Tony Sergeant

Personal information
- Full name: Tony Sergeant
- Date of birth: 6 June 1977 (age 49)
- Place of birth: Deinze, Belgium
- Height: 1.83 m (6 ft 0 in)
- Position: Midfielder

Youth career
- Zeveren Sport
- Deinze
- Cercle Brugge

Senior career*
- Years: Team / Apps / (Gls)
- 2000–2004: Royal Antwerp FC / 105 / (18)
- 2005–2007: SV Zulte Waregem / 63 / (17)
- 2007–2008: AS Bari / 5 / (0)
- 2008: → Cercle Brugge / 13 / (4)
- 2008–2012: Cercle Brugge / 67 / (10)

= Tony Sergeant =

Belgian footballer

Tony Sergeant (born 6 June 1977) is a retired football midfielder who last played for Cercle Brugge in the Belgian Pro League.

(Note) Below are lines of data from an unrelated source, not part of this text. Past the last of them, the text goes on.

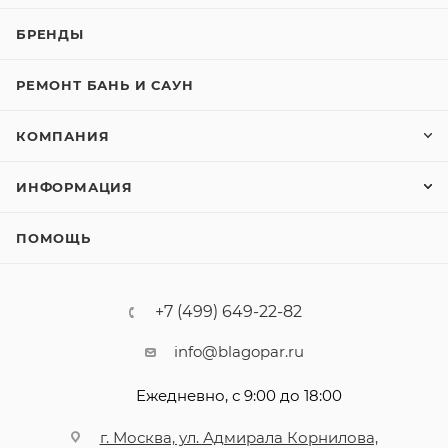
БРЕНДЫ
РЕМОНТ БАНЬ И САУН
КОМПАНИЯ
ИНФОРМАЦИЯ
ПОМОЩЬ
+7 (499) 649-22-82
info@blagopar.ru
Ежедневно, с 9:00 до 18:00
г. Москва, ул. Адмирала Корнилова,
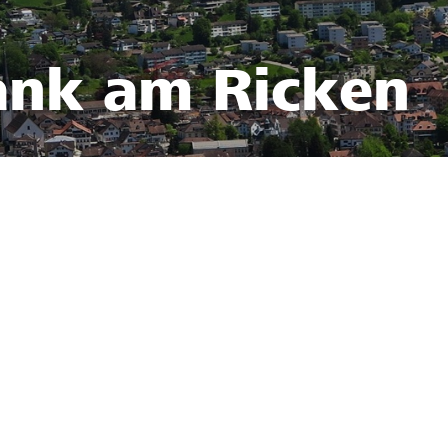
ank am Ricken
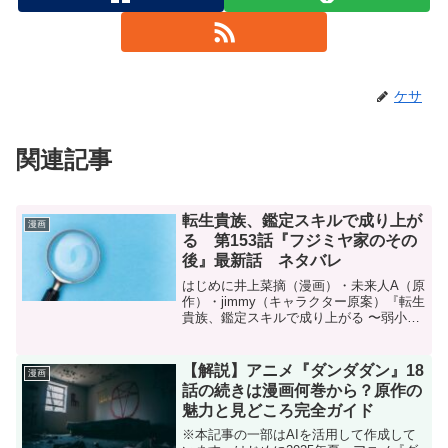
ケサ
関連記事
転生貴族、鑑定スキルで成り上が
漫画
る 第153話『フジミヤ家のその
後』最新話 ネタバレ
はじめに井上菜摘（漫画）・未来人A（原
作）・jimmy（キャラクター原案）『転生
貴族、鑑定スキルで成り上がる 〜弱小領
地を受け継いだので、優秀な人材を増や
していたら、最強領地になってた〜』第
153話のネタバレです。転生貴族、鑑定ス
【解説】アニメ『ダンダダン』18
漫画
キルで成り...
話の続きは漫画何巻から？原作の
魅力と見どころ完全ガイド
※本記事の一部はAIを活用して作成して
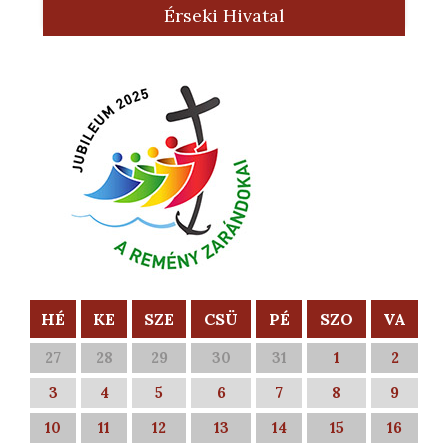
Érseki Hivatal
HÉ
KE
SZE
CSÜ
PÉ
SZO
VA
27
28
29
30
31
1
2
3
4
5
6
7
8
9
10
11
12
13
14
15
16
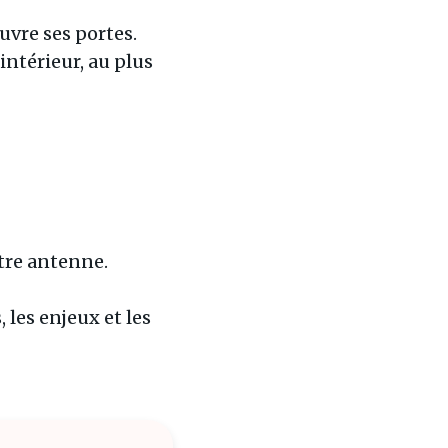
uvre ses portes.
intérieur, au plus
otre antenne.
, les enjeux et les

Sergeant started his career at Antwerp, before moving to Zulte-Waregem in the summer of 2004. During the 2005-06 season, he scored 10 goals, before moving to Italian Serie B team AS Bari in 2007. This move was not a big success, and as a result, Sergeant went back to his home country only six months later. Cercle Brugge made a loan deal with Bari and thereafter completed a full transfer before Sergeant retired in 2012.